国民民主党の公約にある、基礎控除等の合計を103万円から178万円に引き上げる施策*1が注目を浴びている。衆院選で与党が過半数の確保に失敗し、与党に考えが近い野党の協力が必要になっており、国民民主党が自民党にもっとも毛色が近いと考えられているところに、国民民主党の玉木代表が強く推進を示唆したためだ。
林芳正官房長官が、国と地方で計7兆から8兆円程度の税収減が見込まれることを指摘している*2が、恒久的な減収になるのでインフレ促進策になる。経験的には資産の現金依存が大きい低所得者の方がインフレに弱い。また、基礎控除の引き上げは、所得税の限界税率が高い高所得者の方が得になる。インフレと逆進性から低所得者に不利な施策となる。

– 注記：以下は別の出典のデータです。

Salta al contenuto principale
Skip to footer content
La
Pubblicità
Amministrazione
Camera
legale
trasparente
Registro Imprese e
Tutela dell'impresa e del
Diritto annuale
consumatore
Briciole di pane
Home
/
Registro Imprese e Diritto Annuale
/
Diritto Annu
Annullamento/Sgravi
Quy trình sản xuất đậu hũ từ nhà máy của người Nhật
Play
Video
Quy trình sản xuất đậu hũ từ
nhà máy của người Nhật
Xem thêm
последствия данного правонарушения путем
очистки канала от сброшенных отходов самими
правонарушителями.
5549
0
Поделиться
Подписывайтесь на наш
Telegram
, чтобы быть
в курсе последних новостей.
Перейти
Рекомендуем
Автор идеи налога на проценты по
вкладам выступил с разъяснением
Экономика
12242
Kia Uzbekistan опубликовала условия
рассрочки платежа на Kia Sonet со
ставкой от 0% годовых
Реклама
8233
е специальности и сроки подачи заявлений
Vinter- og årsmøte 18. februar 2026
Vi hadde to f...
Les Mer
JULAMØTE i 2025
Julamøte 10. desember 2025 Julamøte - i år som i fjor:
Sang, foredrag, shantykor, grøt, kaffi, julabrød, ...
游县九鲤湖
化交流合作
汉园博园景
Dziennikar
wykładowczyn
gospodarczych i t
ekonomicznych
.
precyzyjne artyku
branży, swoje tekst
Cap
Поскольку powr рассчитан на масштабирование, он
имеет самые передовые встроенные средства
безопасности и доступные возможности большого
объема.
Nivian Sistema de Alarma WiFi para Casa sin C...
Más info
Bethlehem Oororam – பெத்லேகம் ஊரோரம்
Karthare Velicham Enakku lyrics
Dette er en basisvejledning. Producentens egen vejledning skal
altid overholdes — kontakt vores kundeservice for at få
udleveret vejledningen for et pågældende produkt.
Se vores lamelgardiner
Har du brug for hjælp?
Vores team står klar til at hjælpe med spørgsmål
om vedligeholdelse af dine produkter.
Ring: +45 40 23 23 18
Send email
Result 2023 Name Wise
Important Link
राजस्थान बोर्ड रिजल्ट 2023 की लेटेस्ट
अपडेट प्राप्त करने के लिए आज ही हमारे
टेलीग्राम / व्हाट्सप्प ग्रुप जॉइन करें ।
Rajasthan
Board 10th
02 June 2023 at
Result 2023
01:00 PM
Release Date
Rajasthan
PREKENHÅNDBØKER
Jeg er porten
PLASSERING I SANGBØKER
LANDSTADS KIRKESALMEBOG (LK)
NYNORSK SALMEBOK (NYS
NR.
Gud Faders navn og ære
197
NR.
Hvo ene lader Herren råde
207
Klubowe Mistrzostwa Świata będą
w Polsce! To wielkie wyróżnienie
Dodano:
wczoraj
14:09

税や給付は全体像を考えることが大事*3なので、この特徴だけで是非は決められないが、税収減になると言う指摘に対して玉木代表は「従来の財務省的発想だ」と具体性の無い反論をしているので、他の政策とあわせて考えているわけではないようだ。基礎控除の引き上げ(所得減税)と同時に、所得税の限界税率を引き上げる(所得増税)などして、累進性や財政への影響に配慮することは可能なのだが。
基礎控除の引き上げによる税収減を相殺するように消費税率の引き上げをすれば、玉木代表が重視しているように見える現役世代に有利な施策になる。勤労世帯が減税で得をする一方、引退世帯には減税にならず、消費増税は全世帯にとって損になるからだ。